An elder statesman and former Governor of Kaduna State, Alhaji Balarabe Musa, believes that a people’s revolution in Nigeria is the only way to extirpate corruption from the nation’s body polity. Knowing his ideological pedigree, that line of argument is to be expected. He insists that the nail-biting and the anger on the part of Nigerians over the level of corruption in high places should be discarded in favour of mass uprising where the people will take care of their oppressors in their own way and use it to teach future leaders how not to betray the confidence reposed in them by the collectivity.
Ordinarily, one will be persuaded to consider the suggestion by the former governor as overly extreme in its intent. But that is exactly what this country needs and urgently too if we must stop making a fool of ourselves before the rest the world. But will it work?
The coup plotters of 1966 who saw themselves in the mould of revolutionaries, hinged their putsch on the twin evil of bribery and corruption. 51 years after, we are still talking of corruption. Sadly enough, between then and now, the cankerworm has multiplied exponentially that the nation’s leaders have graduated from being 10 per centers to the level they are now that they no longer calculate in terms of percentages. What is common today is for a few people in positions to steal the whole value of a contract without doing the job.
Anyone with conscience in Nigeria will be genuinely scandalised by the sheer volume of graft in government circles to the point that one will find it difficult to imagine what our corrupt leaders are thinking when they decide to steal billions of Naira and stash them away in obscure places where the money will not be useful to the economy. No, they no longer steal in Naira, it has gone out of fashion. It is now in dollars and pound sterling. Imagine stealing $10 million when the value of the naira to the dollar was say N192.
Until President Muhammadu Buhari came into office, the rest of us had started responding to acts of corruption as routine or what an American preacher described as sweet of office.

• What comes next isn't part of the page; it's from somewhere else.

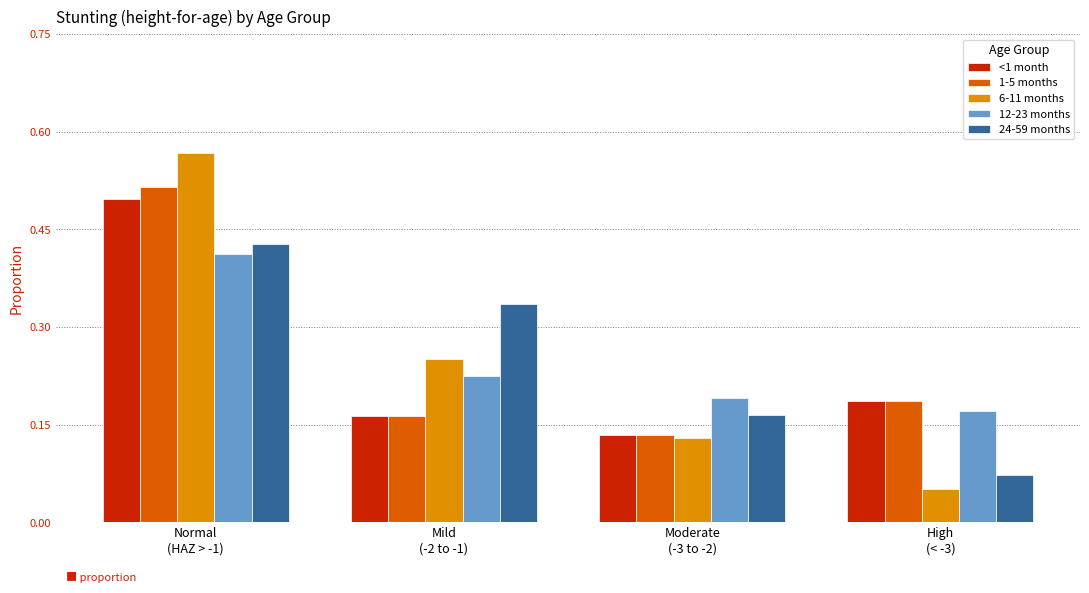

Between Normal
(HAZ > -1) and Mild
(-2 to -1), which series saw the biggest shift?

1-5 months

A public officer’s kinsmen will disown him if he leaves office without soiling his hands. To them, he would have misused a golden opportunity to get their own share of the national booty.
From this perspective, we are compelled to ruminate and ask; can the envisaged revolution be practicable when all of us are part of it one way or another? A political appointee is expected to offer scholarship to all the students in his constituency. From his legitimate income? In the public sector, a civil servant cannot treat a file until the owner comes around to grease his or her palm. And we are not talking about directors and permanent secretaries. Judges, as has been recently revealed, write and sell their judgments to the highest bidder. At the petrol station, the attendant is likely to play a fast one on the buyer if he is not sufficiently attentive. Teachers extort money from their students and call it ‘sorting’. The girls among them, too psychedelic or, to borrow their lingo, ‘aristo’ to face their studies, exchange their bodies in orgies of sex for marks. The importer deliberately imports a sub-standard product to be sold as the real stuff so as to maximise his returns. Even worship places are not spared the putrefied stench of filthy lucre.
Regardless, we argue that despondency in the face of the malaise is not an option because the rot will then find an excuse to fester. Revolution, in a segmented society like Nigeria where loyalty is more to tribe and religion, in our view, is hardly feasible.
However, in our opinion, corruption can still be checked by putting in place institutions with appropriate legislations that will monitor the system to ensure that everyone behaves oneself. Revolutions require strong men and women. They, too, do falter.